Third generation (electric)
If you’ve heard people rave about Instant Pots, they’re technically gushing over a third generation pressure cooker. Around since the early 1990s, these latest and greatest pressure cookers are a bit like a new car: They may not look as heavy-duty as their predecessors, but they’re actually better and far safer.
Like second generation pressure cookers, the third generation makes use of spring-loaded valves, but these are managed automatically by the machine and its internal electronics. Fully electric, they take the user away from the stovetop entirely. Most importantly, numerous backup fail-safes ensure these cookers won’t become overpressurized at any point. While accidents do happen, user error is less likely to come back to bite you with these cookers than others.
There are sub-generations of electric cookers, with most of the differences between them coming down to their timers (whether they’re mechanical or digital), general programmability, and whether they have multiple purposes. The newest electric cookers have many preset options for cooking times, temperatures, and pressure settings, and some can operate as rice cookers or slow cookers. The most advanced are considered “smart” cookers and have WiFi capability that allows you to control them from a distance via a phone app.
One of the latest cooking features added to third generation cookers is air frying capabilities. Ninja pressure cookers were the first to have this feature, and some newer Instant Pots also now have this capability. Pay close attention to reviews, though. Many buyers report lackluster results from these new pressure cookers’ built-in air fryers.
- Safety: High, though you should still check your pot, lid, and gasket for cracks and dents before every use.
- Features: Many programming options, sometimes multi-purpose functionality.
- Price: $100-$200+ for the bestselling electric pressure cookers on Amazon.
Pressure cookers vs. pressure canners
Many want to know if canning with pressure cookers is possible. The simple answer is you probably shouldn’t, not unless your pressure cooker doubles as a pressure canner. When canning, don’t forget to follow a canning guide to ensure safety.
How pressure cookers work
Most pressure cookers look and work similarly. They have a lid with a gasket ring fitting which seals tightly to a cauldron base to contain pressure generated during the cooking process. A valve on the cooker typically releases steam to maintain ideal pressure and ensure safety. In newer electric cooker models, this is done automatically, while in older models weighted fittings controlled the flow of steam.

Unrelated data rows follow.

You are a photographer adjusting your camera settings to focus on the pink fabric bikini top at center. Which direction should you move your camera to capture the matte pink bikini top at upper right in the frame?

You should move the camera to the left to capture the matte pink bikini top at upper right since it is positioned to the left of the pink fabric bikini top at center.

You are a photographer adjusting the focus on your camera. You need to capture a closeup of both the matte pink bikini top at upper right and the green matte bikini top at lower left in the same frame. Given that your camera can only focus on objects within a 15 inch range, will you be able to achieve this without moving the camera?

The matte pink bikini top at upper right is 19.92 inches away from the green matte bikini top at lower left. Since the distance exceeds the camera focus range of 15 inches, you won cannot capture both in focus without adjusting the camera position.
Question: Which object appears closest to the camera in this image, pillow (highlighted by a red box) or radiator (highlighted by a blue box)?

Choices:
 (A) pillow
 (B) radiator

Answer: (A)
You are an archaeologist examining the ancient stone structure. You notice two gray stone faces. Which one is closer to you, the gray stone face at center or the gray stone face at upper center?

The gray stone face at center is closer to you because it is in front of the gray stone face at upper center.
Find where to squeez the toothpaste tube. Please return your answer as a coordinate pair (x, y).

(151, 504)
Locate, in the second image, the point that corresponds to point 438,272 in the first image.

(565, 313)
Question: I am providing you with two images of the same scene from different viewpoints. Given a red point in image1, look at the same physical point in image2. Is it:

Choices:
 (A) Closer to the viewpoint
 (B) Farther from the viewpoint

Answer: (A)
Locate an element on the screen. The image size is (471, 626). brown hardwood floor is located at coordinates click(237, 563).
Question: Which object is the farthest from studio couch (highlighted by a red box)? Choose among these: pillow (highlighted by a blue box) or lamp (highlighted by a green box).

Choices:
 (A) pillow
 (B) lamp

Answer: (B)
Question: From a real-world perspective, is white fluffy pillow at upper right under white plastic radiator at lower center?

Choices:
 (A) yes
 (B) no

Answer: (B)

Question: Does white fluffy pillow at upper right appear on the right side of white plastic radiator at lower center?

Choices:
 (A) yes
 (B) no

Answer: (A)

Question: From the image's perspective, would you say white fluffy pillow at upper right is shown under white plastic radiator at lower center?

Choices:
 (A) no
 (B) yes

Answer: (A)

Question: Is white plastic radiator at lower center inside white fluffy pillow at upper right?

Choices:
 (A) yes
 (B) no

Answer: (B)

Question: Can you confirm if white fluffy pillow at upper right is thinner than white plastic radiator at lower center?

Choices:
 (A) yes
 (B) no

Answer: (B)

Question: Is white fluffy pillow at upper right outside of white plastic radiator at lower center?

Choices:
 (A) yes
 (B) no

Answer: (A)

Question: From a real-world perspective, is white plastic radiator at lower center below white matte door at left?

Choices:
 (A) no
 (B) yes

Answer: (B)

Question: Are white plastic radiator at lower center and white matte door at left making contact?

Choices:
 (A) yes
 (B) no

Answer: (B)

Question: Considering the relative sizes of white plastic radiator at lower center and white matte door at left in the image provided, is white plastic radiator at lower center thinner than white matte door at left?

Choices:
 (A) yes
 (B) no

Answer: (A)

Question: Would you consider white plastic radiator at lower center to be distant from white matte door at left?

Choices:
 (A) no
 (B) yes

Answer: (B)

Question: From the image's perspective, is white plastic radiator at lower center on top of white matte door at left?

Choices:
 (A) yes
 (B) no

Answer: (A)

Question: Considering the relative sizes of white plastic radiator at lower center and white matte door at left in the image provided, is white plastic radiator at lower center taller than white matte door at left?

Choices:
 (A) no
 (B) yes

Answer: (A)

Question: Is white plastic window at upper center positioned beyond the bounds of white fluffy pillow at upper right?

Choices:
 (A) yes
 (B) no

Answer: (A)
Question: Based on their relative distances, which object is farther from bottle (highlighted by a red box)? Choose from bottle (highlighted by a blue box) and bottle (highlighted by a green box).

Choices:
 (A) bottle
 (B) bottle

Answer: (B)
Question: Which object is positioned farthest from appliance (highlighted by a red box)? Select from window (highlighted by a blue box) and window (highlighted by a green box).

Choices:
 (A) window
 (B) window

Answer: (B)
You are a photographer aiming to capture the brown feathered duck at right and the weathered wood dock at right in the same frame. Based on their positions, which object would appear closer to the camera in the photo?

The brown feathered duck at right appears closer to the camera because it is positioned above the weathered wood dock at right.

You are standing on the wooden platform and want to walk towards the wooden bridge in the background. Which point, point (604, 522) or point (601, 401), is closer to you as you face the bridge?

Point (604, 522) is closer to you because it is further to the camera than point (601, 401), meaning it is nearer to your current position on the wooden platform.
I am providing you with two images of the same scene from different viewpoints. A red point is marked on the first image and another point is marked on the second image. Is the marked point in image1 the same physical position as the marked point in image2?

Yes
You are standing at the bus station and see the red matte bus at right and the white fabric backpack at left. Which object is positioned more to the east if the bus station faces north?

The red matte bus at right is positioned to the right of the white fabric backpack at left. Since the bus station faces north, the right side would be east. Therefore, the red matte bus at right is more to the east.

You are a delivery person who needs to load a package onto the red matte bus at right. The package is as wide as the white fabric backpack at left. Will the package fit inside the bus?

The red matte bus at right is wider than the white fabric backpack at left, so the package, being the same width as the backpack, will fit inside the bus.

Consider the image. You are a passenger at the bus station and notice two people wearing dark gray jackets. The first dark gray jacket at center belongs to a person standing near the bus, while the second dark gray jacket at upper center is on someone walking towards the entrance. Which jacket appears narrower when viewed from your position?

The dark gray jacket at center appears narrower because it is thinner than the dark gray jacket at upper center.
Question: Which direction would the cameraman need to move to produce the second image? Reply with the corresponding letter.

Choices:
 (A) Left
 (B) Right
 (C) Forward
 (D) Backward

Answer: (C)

Liquid, usually water, is used in the base of the cauldron for the cooking process. Food is typically placed in a basket above or just inside of this water. As the internal temperature of the water in the pressure cooker rises, steam is created and expands inside the pot. The locked lid traps the steam, increasing the atmospheric pressure within the cooker by up to 15 pounds per square inch, or psi (roughly 100 kPa).
The boiling point of water at sea level is 212° F (100° C), but when additional pressure is placed on water, the boiling point can be raised to 250° F (121° C). For lower boiling points, less pressure is applied. At high pressures, foods cook much faster at lower temperatures—as much as 5-10 times faster than if you were to cook it in open air.
|Setting||Boiling Point||Pressure in PSI|
|High pressure||250 degrees||13–15 psi|
|Medium pressure||235 degrees||10 psi|
|Low pressure||220 degrees||3 psi|
Note: If you live 2,000 ft or higher above sea level, pressure cookers will help you reduce cooking times, but you will still need to cook longer to accommodate for your higher altitude. Follow your cooker’s instructions closely.
Follow pressure cooker recipes for best results
Pressure cooking can be quick and easy, but getting certain foods right in a pressure cooker depends on careful use. While many slow cooker recipes can be adapted for pressure cookers—though with significantly reduced cooking times—you’ll get the best results if you follow tried and true recipes that have been specially made for the pressure cooking process.